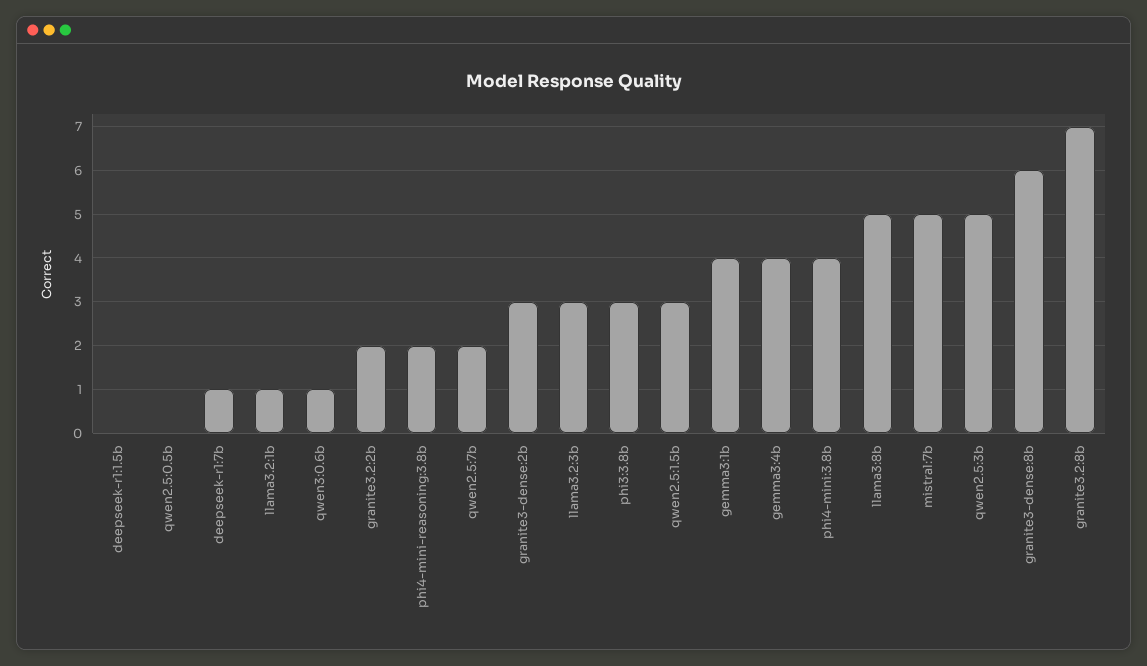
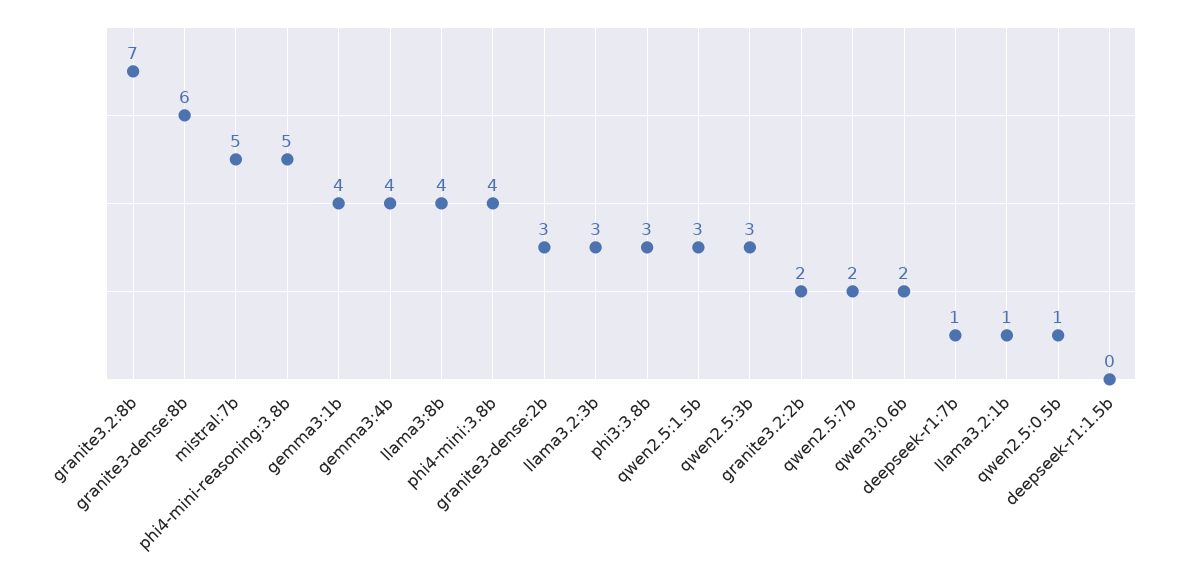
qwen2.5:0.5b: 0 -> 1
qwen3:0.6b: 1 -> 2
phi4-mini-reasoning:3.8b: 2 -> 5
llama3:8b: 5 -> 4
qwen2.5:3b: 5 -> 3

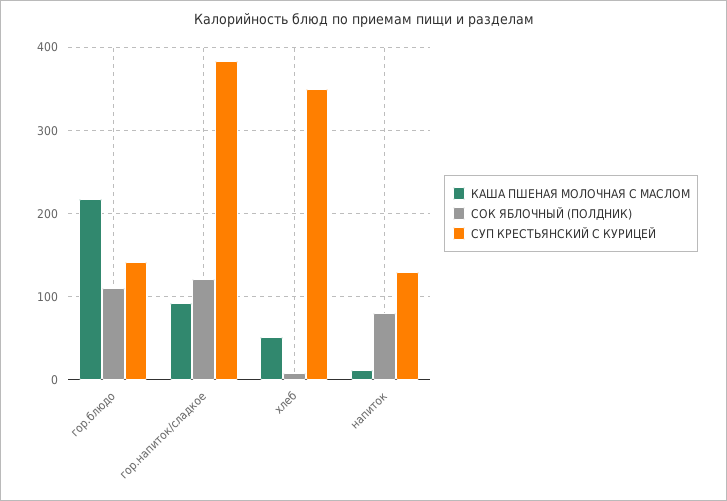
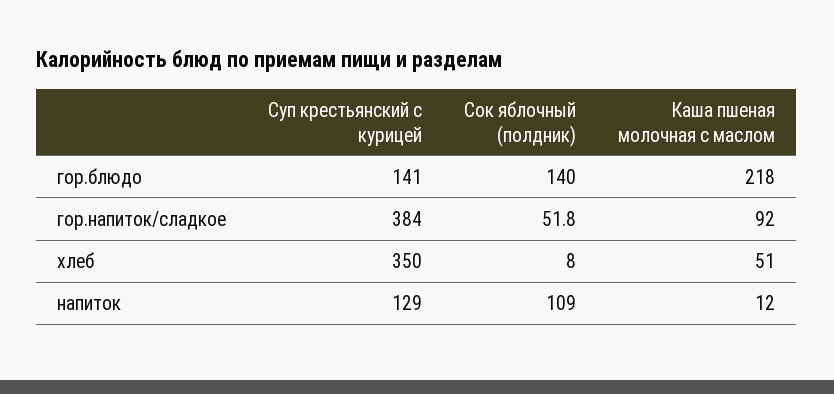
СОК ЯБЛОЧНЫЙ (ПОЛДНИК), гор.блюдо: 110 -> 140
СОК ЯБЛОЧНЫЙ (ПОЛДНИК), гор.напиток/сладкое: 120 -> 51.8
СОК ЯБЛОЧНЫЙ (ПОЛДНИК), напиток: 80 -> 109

--

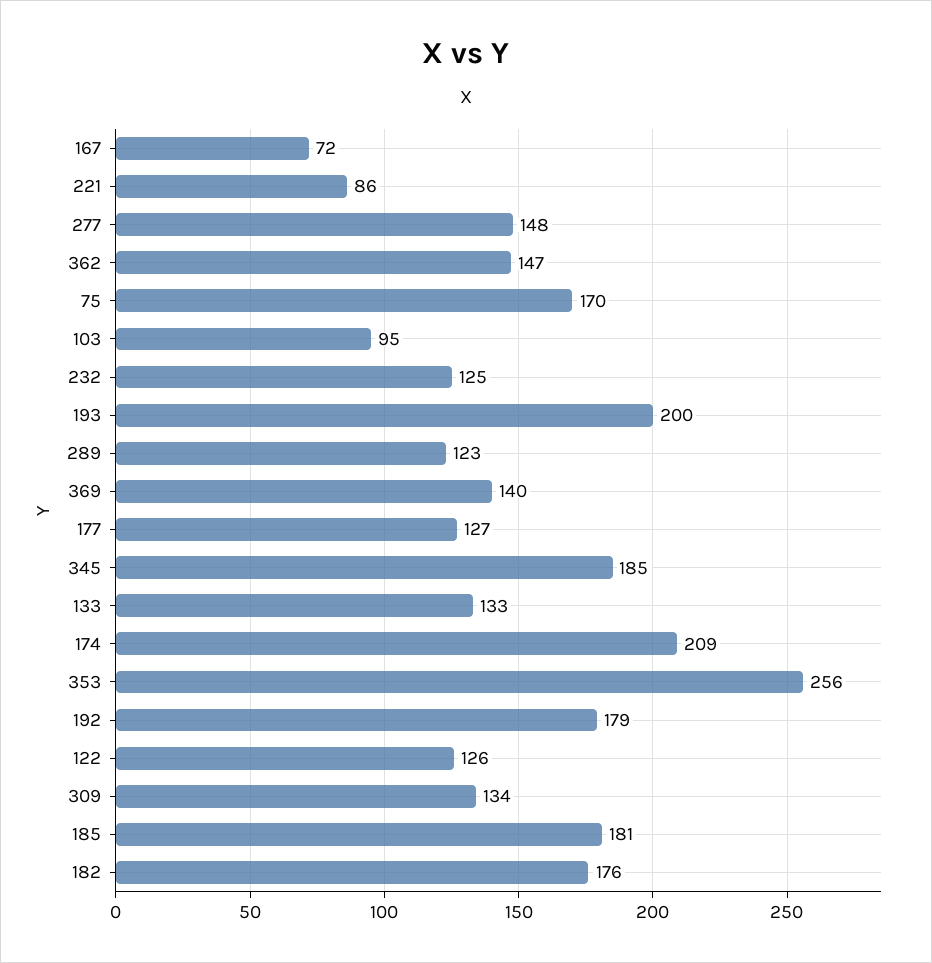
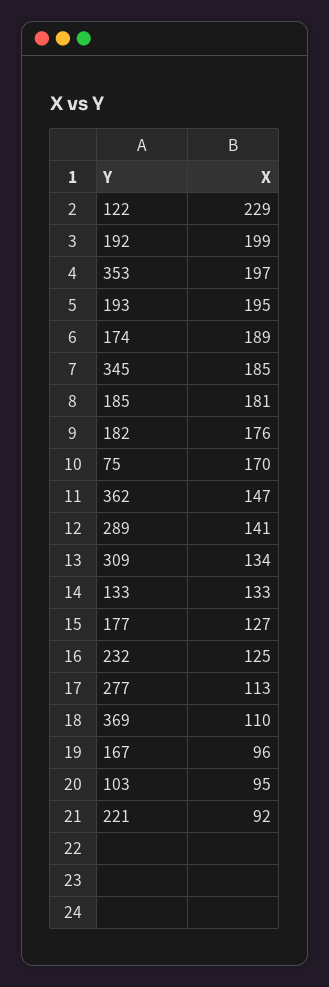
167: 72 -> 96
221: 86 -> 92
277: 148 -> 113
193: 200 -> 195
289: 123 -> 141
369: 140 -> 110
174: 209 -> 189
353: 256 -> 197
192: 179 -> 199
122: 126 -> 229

* * *

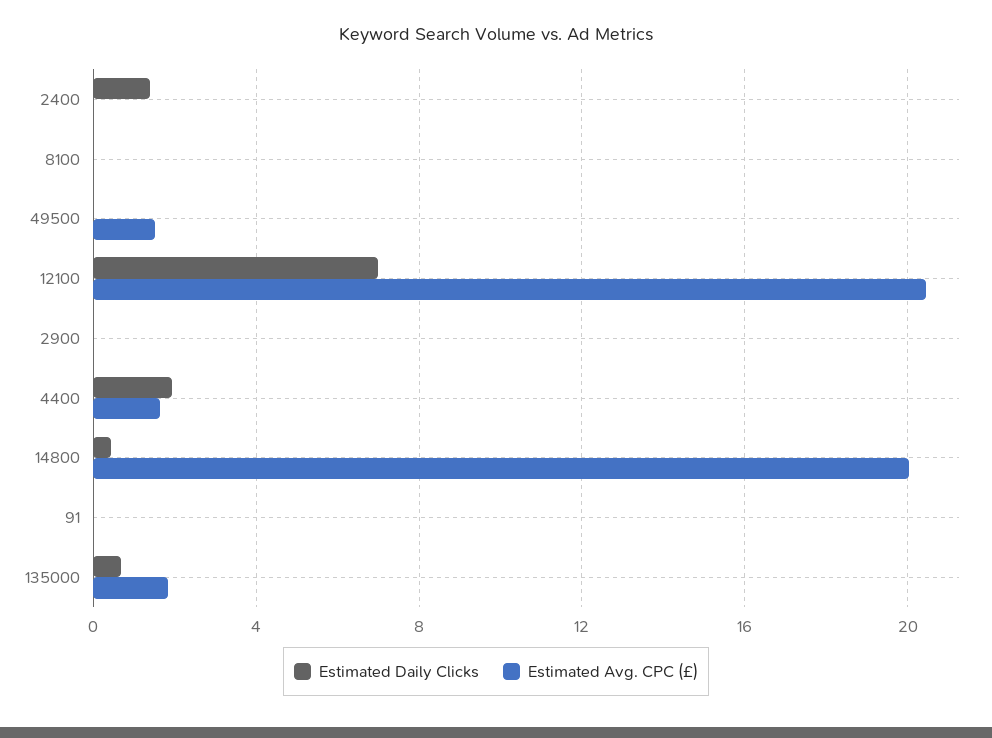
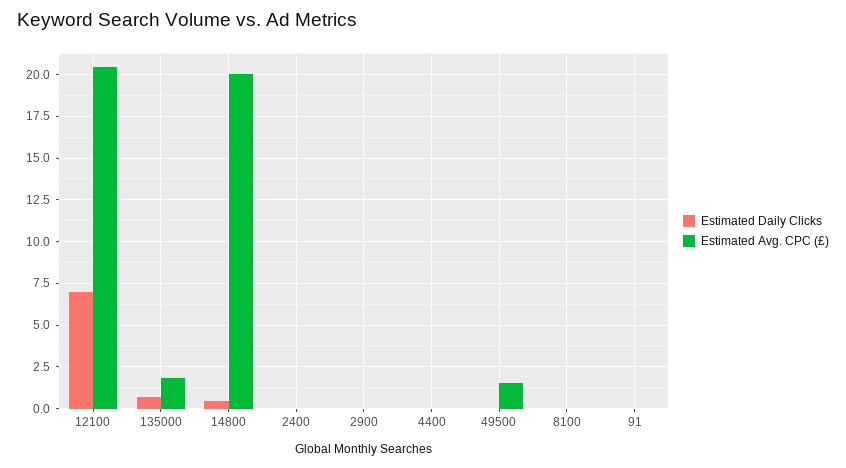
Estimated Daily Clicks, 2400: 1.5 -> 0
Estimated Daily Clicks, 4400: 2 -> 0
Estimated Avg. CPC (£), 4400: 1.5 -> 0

_Prompt_: As listed above, the lines from the line with "Estimated Daily Clicks, 2400: 1.5 -> 0" to the line with "Estimated Avg. CPC (£), 4400: 1.5 -> 0" are to be echoed exactly, with both ends included and nothing added.

_Solution to this task_:
Estimated Daily Clicks, 2400: 1.5 -> 0
Estimated Daily Clicks, 4400: 2 -> 0
Estimated Avg. CPC (£), 4400: 1.5 -> 0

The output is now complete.